2012: Oregon Suffrage Centennial is a project of the Northwest History Network, a volunteer, 501(c)3 consortium of history professionals. The 2012 Committee is comprised of colleagues in the history and archival community who focus on women's history and public history in Oregon and the Pacific Northwest.

Janice Dilg, Project Director, earned her MA in history Portland State University, where her research centered on women and labor in the Pacific Northwest during the early 20th century. She currently coordinates the oral history project for the US District Court of Oregon Historical Society and teaches a Senior Capstone course at Portland State University, "Monumental Women." Her article in the spring issue of the Oregon Historical Quarterly: "For Working Women in Oregon": Caroline Gleason/Sister Miriam Theresa and Oregon's Minimum wage law," is part of that publication's Statehood Sesquicentennial Series.

Eliza E. Canty-Jones is Editor of the Oregon Historical Quarterly. She earned an MA in Pacific Northwest and public history from Portland State University and a BA in English literature from St. Mary's College of Maryland, where she was a founding co-editor of the journal SlackWater: Oral Folk History of Southern Maryland. Ms. Canty-Jones has researched and written about World War II conscientious objectors who formed an art school at a Civilian Public Service camp on the Oregon Coast, and she conducted extensive oral history interviews with one woman who chose to live and work with the conscripted men.
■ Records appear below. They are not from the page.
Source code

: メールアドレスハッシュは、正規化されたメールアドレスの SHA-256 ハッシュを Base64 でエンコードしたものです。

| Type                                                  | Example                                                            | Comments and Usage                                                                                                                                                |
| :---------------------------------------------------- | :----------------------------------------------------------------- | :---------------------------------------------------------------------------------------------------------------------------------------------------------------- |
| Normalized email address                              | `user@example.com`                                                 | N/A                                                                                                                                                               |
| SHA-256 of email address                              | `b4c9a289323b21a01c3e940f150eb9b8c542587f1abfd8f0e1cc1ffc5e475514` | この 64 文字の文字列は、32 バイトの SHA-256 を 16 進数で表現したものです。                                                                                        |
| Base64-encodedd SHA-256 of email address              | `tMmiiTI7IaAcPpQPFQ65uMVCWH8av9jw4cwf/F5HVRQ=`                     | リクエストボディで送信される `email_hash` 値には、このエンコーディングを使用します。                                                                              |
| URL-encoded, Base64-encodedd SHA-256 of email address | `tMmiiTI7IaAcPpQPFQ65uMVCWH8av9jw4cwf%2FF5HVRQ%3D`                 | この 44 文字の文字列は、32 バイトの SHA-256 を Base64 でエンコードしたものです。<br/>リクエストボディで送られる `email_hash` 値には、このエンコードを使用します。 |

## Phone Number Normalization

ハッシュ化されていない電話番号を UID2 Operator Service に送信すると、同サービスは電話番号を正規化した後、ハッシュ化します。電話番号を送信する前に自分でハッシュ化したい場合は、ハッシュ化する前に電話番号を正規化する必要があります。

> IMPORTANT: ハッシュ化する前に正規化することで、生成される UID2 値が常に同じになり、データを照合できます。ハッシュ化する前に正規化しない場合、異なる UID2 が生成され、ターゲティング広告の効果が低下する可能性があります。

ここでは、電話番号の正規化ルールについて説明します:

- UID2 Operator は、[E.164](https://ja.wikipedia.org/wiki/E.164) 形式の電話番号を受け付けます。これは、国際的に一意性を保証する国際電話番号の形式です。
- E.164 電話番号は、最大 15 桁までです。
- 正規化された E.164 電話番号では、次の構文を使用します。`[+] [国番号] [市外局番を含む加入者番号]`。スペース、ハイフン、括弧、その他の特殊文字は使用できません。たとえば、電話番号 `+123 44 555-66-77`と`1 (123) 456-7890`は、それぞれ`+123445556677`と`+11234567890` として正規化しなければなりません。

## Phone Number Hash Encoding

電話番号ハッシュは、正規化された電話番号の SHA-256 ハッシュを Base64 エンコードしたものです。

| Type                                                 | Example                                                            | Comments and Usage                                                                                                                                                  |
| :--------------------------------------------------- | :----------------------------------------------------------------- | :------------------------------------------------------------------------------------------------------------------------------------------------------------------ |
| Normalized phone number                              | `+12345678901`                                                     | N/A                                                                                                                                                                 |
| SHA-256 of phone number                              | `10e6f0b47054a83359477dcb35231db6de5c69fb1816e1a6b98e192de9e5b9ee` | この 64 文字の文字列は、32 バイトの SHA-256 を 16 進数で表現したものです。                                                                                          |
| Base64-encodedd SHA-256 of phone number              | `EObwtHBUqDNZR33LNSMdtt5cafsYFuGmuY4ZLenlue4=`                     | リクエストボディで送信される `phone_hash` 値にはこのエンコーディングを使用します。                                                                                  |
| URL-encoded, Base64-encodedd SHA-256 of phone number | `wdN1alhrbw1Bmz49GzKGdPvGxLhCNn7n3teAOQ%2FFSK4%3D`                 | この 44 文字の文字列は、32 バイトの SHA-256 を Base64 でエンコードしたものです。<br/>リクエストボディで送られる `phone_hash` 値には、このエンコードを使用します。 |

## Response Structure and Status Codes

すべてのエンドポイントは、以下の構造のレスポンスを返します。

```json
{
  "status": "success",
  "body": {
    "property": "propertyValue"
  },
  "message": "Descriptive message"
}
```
Kimberly Jensen received her Ph.D. from the University of Iowa in women's and U.S. history and teaches history and gender studies at Western Oregon University. Dr. Jensen is the author of Mobilizing Minerva: American Women in the First World War (University of Illinois Press, 2008), "'Neither Head Nor Tail to the Campaign': Esther Pohl Lovejoy and the Oregon Woman Suffrage Victory of 1912" in the Fall 2007 issue of the Oregon Historical Quarterly, and "Revolutions in the Machinery: Oregon Women and Citizenship in Sesquicentennial Perspective" in the Fall 2009 issue of the Oregon Historical Quarterly. She is writing a biography of Esther Lovejoy, M.D., Oregon suffragist and public health activist, organizer and first president of the Medical Women's International Association, pioneer in transnational medical relief, and historian of women in medicine. Jensen is a member of the editorial boards of the Oregon Historical Quarterly and the Oregon Encyclopedia Project and serves as a commissioner on the statewide Oregon Heritage Commission.
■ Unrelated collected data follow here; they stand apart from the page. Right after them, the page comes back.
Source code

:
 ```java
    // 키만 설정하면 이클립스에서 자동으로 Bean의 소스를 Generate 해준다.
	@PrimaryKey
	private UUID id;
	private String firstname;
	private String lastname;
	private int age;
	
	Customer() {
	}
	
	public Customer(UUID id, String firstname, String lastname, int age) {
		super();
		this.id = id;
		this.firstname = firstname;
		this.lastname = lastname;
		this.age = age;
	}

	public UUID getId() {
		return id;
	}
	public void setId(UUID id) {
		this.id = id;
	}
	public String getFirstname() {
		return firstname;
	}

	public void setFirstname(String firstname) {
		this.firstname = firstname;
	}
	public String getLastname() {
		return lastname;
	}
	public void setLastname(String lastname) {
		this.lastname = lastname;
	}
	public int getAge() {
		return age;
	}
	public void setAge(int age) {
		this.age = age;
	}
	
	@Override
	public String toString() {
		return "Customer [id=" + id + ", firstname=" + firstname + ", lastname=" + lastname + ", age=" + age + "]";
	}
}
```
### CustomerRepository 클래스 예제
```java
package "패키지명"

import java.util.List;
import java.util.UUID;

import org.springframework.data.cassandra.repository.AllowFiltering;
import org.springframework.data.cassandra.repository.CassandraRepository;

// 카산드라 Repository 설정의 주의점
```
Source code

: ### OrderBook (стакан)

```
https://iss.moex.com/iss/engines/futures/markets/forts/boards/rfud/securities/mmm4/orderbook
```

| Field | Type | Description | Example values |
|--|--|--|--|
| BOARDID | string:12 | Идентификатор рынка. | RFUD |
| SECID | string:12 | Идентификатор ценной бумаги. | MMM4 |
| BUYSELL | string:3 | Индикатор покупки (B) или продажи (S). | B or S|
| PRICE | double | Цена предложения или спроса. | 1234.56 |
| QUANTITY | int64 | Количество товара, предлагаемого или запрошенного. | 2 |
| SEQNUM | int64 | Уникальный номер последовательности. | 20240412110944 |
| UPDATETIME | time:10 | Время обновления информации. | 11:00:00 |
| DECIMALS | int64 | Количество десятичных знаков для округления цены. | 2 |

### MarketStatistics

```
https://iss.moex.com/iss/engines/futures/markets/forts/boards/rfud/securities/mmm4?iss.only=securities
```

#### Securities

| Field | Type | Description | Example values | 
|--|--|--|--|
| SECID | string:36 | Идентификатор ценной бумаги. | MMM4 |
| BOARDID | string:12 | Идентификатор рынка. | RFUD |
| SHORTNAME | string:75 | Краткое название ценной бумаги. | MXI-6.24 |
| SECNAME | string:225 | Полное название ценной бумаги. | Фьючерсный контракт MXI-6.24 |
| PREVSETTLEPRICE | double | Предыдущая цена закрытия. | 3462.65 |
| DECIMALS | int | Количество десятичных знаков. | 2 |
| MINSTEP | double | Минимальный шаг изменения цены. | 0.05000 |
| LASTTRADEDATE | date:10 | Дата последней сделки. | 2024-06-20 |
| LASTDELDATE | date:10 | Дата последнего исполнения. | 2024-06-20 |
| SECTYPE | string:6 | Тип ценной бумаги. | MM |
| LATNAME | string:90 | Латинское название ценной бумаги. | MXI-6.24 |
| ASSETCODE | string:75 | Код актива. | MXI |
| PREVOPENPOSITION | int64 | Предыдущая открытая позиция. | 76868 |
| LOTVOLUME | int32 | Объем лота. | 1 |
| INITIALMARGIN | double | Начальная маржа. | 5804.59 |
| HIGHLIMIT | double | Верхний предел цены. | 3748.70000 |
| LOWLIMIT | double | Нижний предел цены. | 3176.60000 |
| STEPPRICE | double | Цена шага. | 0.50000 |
Linda Long is a Manuscripts Librarian at the University of Oregon Special Collections. She has worked extensively with the Oregon Women's Political History collections at University of Oregon (all unprocessed!), and to develop UO's manuscript collections relating to the lesbian land community in Oregon, until now underrepresented (or not represented at all) in manuscripts repositories in the state.

Aili Schreiner holds a BA in history from Lewis and Clark College where she wrote her honor's thesis on Field Matrons employed by the Bureau of Indian Affairs in the late 19th century. Most recently Ms. Schreiner was the Senior Project Manager for Oregon 150, Governor Kulongoski's nonprofit planning group for Oregon's 150th commemoration of statehood. Previously she worked at the Oregon Historical Society to finalize the publication of selections from the Mark O. Hatfield Distinguished Historians Forum entitled "Reflections on the Presidency," and also in Visitor's Services.
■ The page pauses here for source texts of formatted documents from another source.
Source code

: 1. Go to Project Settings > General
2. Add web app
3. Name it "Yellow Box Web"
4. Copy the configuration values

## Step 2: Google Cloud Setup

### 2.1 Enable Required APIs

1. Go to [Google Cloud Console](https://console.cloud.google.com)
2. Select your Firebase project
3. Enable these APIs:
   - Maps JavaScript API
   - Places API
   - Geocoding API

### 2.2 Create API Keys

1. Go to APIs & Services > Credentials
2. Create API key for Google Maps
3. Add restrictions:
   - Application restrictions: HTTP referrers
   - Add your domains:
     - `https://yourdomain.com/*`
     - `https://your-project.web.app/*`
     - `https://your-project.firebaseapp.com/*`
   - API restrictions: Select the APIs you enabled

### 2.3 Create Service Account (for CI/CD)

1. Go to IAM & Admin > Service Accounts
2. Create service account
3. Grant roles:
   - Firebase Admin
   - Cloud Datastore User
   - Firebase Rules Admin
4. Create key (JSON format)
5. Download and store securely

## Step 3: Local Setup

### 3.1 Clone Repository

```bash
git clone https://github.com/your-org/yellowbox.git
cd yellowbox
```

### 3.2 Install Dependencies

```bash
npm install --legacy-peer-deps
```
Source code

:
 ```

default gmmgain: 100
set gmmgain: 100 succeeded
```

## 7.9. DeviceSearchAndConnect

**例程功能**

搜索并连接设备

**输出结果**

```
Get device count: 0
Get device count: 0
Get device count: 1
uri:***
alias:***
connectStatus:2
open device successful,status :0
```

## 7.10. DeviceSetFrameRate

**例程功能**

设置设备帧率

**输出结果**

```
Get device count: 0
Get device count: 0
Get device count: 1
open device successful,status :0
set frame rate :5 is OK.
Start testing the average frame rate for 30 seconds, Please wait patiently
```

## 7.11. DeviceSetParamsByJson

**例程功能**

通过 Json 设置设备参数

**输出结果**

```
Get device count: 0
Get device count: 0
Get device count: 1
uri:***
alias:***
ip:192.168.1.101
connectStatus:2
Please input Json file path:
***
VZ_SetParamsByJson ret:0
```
Mary Wheeler is Executive Director of the Northwest History Network. Ms. Wheeler achieved her Ph.D. Candidacy at the University of Michigan, where her research focused on 20th century U.S. political culture, oral history, education, and gender studies. She has conducted research to inform public policy, curriculum development, and interpretative media including exhibits, interactives, and film. She has performed evaluations for a variety of non-profit and government agencies and developed and directed professional development programs for K-12 history educators.